Describing Giclée Prints
Giclée is french for "squirt" or "Spray". Some say in the 16th century it was used to describe female urination. The original use of the word for printing was when the first printer that used tanks rotating around a drum with rag stretched over it actually produced 'prints' of a size no other method at that time could produce. It literally sprayed ink onto the surface. Accuracy of placement was not a feature of those early printers.
Today when used in describing inkjet prints the word Giclée is mostly cosmetic, used by the same sort of people who drink Pina Colada on the beaches of fashionable locations to impress people into believing an inkjet print is somehow of higher quality or will last longer, maybe worth more if it is called a Giclée print.
Its not unlike how use of the word 'font' to describe a typeface has been bastardized. You can thank Bill Gates for the present use of the word. A typeface describes the design of lettering. Bold, Italic and other derivatives are fonts of the typeface. Just as the typesetting craft has been butchered by computers and those seeking to alter correct words of description, so too has art reproduction been butchered by people trying to use fancy sounding French words to describe a plain old inkjet print.
If anyone were to try and pass off one of my limited edition prints as a Giclée print, I'd withdraw it from the auction. They are pigment ink prints. Guaranteed to last a lifetime as in the lifetime of the media they are printed on. Typically 20 years for canvas, 90 years for archival matte, Rag paper, up to 120 years for silver photographic prints (highly dependent of chemicals used) or 200 years as a digital image recorded on a Kodak Gold CD or DVD provided they are stored according to instruction on the certificate of Authenticity supplied with each print. You can buy micro dots and Authenticity certificates from any Authorized Hahnemühle distributor if you print limited edition archival prints on their papers or canvas.
You can find further, accurate information from "The fine Art Trade Guild" in London UK. I remember a group of inkjet printers setting up a Giclée Guild in the USA a few years ago but I can't find them now. They even listed brands of printers that could be described as Giclée printers. Even they forgot to mention the trademark of Giclée, a brand of inkjet printers, no longer exists.
I'd suggest if you want to gain any standing in the reproduction industry, you refrain from trying to claim your Epson inkjet printer is a true "Glicée printer.
Last edited by Alienjones; 12-02-2012 at 10:18 PM.
That's good to know. Maybe I'll look into it down the road, when I have a better handle on what I'm doing.

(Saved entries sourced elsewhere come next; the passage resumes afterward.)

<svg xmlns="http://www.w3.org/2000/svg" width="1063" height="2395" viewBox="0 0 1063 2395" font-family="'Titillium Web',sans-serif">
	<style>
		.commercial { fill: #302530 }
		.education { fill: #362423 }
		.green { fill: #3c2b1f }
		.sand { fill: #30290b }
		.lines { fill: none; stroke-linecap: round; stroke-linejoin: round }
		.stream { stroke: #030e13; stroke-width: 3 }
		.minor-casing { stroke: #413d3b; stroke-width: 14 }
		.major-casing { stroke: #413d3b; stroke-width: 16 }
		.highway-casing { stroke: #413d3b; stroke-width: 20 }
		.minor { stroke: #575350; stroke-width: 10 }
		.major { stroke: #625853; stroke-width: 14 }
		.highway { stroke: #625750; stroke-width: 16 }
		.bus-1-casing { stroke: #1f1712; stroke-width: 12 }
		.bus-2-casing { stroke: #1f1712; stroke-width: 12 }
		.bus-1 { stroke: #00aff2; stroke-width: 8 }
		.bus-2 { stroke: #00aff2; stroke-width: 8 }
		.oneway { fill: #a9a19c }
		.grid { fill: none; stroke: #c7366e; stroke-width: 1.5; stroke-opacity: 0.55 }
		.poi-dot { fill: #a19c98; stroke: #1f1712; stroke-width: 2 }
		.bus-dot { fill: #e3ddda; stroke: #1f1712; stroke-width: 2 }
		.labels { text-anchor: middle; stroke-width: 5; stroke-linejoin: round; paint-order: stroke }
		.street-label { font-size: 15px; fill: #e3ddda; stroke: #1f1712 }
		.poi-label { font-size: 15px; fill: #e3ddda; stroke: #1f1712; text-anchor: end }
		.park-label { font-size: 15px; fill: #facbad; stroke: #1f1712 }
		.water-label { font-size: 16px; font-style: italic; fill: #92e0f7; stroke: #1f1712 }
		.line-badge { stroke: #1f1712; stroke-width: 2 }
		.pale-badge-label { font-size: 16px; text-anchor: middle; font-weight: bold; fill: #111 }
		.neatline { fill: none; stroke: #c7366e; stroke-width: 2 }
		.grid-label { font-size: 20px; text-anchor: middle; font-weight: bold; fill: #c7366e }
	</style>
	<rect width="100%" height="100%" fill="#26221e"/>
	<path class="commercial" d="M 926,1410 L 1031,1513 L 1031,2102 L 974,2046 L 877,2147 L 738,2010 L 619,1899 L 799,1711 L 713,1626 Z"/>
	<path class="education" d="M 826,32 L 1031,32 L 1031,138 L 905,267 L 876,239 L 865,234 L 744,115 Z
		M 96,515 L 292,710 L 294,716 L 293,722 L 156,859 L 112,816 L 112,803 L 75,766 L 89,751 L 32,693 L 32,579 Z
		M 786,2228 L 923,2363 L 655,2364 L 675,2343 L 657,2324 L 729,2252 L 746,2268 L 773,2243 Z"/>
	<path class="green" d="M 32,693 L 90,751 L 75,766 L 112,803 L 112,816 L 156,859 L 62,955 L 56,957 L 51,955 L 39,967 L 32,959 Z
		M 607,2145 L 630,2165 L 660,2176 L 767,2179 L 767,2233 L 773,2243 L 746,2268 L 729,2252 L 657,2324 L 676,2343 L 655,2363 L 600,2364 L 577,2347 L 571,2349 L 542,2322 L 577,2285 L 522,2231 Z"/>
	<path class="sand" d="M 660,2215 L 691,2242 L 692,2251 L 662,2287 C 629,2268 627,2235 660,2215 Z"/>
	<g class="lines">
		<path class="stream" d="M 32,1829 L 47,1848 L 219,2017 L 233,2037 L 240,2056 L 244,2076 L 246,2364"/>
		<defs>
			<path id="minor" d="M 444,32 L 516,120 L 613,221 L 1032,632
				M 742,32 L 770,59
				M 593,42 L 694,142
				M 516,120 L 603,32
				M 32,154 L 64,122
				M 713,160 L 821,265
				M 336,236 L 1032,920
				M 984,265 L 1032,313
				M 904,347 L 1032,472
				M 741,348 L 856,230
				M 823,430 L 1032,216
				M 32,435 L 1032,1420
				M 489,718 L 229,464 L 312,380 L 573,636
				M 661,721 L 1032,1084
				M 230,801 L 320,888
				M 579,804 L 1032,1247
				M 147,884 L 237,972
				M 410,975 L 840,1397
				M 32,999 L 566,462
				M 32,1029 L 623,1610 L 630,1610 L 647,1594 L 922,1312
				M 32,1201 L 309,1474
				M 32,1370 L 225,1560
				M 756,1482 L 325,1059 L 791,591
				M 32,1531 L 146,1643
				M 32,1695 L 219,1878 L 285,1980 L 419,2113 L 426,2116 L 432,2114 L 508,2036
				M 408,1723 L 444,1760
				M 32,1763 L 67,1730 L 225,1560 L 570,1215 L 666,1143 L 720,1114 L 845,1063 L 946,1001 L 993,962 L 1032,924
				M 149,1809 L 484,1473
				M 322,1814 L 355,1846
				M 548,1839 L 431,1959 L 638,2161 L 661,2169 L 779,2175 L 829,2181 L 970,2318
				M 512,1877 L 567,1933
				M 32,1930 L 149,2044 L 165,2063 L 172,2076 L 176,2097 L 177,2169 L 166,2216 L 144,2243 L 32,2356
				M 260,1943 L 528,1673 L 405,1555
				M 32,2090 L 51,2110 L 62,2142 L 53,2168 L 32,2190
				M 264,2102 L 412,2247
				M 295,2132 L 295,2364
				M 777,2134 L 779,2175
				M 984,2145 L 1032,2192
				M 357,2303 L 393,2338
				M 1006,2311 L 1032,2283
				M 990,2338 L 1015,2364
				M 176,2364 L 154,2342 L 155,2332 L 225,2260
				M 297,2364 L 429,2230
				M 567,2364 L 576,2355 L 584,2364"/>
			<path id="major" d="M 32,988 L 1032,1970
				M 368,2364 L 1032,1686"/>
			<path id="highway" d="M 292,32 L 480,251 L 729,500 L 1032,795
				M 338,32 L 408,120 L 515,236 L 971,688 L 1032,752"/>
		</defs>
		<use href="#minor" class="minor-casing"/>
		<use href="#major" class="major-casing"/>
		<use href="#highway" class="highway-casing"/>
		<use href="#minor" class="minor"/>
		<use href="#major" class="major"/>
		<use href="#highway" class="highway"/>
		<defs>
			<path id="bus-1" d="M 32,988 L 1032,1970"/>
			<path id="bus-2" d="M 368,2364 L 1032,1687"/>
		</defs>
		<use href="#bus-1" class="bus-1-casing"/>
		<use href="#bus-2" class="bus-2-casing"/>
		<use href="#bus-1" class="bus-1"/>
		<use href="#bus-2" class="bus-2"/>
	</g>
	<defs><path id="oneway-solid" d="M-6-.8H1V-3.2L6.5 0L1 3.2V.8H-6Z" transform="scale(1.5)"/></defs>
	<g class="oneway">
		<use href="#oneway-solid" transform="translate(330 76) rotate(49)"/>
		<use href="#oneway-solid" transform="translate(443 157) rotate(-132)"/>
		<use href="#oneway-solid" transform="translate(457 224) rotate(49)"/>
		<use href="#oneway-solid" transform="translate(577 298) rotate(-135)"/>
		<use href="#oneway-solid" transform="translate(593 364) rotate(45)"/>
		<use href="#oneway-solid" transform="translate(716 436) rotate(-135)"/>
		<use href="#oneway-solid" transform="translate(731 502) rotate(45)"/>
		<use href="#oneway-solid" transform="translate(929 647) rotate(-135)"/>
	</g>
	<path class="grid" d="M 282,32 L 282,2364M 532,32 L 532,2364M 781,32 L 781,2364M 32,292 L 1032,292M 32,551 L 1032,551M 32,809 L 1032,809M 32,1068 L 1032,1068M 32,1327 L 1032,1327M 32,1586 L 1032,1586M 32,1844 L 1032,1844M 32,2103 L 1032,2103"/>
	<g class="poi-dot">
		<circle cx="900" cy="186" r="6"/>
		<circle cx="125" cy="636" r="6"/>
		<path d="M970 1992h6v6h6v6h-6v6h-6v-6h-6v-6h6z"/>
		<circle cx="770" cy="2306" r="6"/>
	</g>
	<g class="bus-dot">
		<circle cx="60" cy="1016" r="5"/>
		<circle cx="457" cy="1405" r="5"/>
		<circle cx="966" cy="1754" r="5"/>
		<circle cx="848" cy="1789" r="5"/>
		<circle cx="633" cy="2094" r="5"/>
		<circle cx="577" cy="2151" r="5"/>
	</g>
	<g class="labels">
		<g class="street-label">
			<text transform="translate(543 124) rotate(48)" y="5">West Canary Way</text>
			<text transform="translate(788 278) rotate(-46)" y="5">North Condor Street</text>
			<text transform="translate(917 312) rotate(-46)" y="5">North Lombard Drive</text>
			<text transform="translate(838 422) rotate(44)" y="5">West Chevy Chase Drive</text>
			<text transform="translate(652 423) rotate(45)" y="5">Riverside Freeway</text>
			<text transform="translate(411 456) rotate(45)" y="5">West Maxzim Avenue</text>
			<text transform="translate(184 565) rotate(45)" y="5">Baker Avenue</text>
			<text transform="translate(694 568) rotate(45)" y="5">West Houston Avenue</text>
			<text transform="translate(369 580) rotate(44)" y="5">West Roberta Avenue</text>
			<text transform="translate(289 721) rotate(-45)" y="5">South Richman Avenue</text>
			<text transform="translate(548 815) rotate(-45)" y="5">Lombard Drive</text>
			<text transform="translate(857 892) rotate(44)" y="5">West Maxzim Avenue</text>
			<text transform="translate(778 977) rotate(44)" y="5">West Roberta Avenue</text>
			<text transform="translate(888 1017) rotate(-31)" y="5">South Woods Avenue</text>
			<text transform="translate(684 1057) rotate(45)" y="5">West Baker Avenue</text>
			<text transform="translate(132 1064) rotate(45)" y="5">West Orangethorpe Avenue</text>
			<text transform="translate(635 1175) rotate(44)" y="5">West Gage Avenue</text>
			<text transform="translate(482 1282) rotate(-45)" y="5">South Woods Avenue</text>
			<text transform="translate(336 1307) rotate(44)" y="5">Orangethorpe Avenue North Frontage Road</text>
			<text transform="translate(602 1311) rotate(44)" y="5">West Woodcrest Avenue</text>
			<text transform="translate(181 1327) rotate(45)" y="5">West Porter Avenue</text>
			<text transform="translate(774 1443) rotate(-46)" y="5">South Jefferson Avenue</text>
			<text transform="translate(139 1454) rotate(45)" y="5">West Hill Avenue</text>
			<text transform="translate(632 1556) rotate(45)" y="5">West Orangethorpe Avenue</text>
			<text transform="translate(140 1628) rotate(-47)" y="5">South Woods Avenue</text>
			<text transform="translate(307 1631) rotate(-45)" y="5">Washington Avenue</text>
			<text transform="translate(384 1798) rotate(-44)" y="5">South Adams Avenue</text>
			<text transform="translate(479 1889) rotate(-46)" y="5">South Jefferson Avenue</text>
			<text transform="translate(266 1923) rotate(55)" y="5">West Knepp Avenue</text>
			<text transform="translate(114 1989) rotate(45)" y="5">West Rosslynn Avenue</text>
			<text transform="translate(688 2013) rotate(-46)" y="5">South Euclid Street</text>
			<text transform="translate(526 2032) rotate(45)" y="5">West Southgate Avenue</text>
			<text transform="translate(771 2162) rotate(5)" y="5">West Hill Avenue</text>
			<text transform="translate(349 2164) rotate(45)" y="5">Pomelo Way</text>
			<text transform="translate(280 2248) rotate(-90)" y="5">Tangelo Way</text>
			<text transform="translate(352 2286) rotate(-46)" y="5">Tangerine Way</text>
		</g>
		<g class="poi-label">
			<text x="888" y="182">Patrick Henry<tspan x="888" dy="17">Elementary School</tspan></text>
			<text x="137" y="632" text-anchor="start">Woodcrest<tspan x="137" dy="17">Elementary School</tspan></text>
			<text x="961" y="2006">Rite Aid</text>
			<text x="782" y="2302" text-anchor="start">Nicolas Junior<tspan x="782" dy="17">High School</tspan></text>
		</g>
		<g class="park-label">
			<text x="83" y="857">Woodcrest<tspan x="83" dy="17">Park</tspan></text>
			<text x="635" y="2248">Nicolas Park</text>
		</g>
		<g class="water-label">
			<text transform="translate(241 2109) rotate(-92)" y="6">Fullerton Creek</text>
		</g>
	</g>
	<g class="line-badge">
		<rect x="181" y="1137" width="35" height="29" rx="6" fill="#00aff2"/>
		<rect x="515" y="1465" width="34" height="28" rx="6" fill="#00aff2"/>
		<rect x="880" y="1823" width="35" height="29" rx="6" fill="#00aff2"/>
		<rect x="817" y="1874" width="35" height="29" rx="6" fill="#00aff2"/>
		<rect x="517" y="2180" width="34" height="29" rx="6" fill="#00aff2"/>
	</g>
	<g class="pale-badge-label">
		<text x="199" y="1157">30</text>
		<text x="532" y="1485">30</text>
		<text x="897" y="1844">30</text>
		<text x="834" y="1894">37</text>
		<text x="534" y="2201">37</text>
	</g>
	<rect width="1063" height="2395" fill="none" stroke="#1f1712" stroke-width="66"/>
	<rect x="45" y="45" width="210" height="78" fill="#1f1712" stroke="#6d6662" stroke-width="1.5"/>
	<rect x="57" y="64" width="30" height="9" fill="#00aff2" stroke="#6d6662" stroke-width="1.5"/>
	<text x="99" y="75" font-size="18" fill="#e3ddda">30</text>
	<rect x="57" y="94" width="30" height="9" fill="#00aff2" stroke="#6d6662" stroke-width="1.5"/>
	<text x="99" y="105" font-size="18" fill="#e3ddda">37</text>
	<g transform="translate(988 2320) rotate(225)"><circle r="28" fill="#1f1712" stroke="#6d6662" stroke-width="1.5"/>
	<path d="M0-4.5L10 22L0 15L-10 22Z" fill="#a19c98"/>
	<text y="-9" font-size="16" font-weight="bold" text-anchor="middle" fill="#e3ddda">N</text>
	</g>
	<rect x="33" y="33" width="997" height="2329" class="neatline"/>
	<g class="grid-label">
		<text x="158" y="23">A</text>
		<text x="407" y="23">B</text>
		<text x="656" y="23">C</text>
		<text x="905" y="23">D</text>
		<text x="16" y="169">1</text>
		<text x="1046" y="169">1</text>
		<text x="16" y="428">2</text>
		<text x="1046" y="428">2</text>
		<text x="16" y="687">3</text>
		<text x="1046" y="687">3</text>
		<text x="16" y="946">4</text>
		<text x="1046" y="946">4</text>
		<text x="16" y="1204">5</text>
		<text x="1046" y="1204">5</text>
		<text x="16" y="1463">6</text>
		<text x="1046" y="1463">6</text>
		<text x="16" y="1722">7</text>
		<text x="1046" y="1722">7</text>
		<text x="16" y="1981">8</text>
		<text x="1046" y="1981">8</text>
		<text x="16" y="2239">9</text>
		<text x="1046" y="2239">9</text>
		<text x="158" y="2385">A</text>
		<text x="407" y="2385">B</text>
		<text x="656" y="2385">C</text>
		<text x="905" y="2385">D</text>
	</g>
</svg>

Originally Posted by Alienjones
Somewhere I read a rule of thumb that 1ml prints about 1 sq ft. Based on that estimate, the ink cost for an 11 x 17 print would average out to about $1.20. If the ink consumption on my 3880 turns out to be something on that order, then I don't mind playing it safe.
Thanks for the information. I'll check out the trade guild for more.
Originally Posted by Alienjones
I'm aware that "Giclée" has degraded into a rather fuzzy marketing term, and see your point about using it imprecisely in professional circles. There seems to be a need for an effective term to communicate that an art print adheres to a certain, recognized quality standard. If "Giclée" is overblown for an Epson print, then "inkjet" may be underselling; you want people to understand that the art print they're going to receive is not going to look like what happened last time they printed a picture off a website.
Be wary of costing your prints like this. The density of ink multiplied by how many colors you are using cannot easily be quantified. I allow a little less than a buck a square foot for archival prints on rag paper. That's for a iPF 8100 Canon 12 color, 44" printer. Maybe multiply that by 3 or 4 for your printer and it would be close. As for the amount of ink consumed? No... Too much trouble to calculate. Every time you switch on your printer an amount of ink is consumed in being sure the nozzles are working.
Originally Posted by Haystack
Personally, I wouldn't worry too much about the whole giclée vs. inkjet business. I've been at this a long time, and as far as I'm concerned, any inkjet print is a giclée print, by definition; and that could be a fine-art print, or it could be a billboard. True, giclée is hype, but it's hype on the same order as "lithograph."
It sounds all toney to say you have a limited-run of quality lithographs for sale, rather than just posters printed on an offset press...but they're the same thing.
Same thing with giclée. A giclée is just an inkjet print. Myself, I've kind of come to disfavor the term more because it does the process something of a disservice to use it. Back when it came into vogue, it mainly did because no one thought of inkjet as a serious printing process.
Nowadays, I don't know of anyone who doesn't. The term inkjet now is perfectly capable of standing on its own.
As far as what you need to learn: There's one key secret to making money in any venue of large-format printing, and that's to print each image you print as well as it can possibly be printed... on the first print.
That means setting up a color workflow that doesn't lose any device capability or image information in each transfer, and having each device in your workflow characterized so that you know that you're getting every bit of its capability on every media, and that you know exactly how it's going to print every print you send before you send it.
Follow those rules, and you'll find material costs are such a minimal part of your overall cost structure that you won't need to worry about using third-party inks and the like.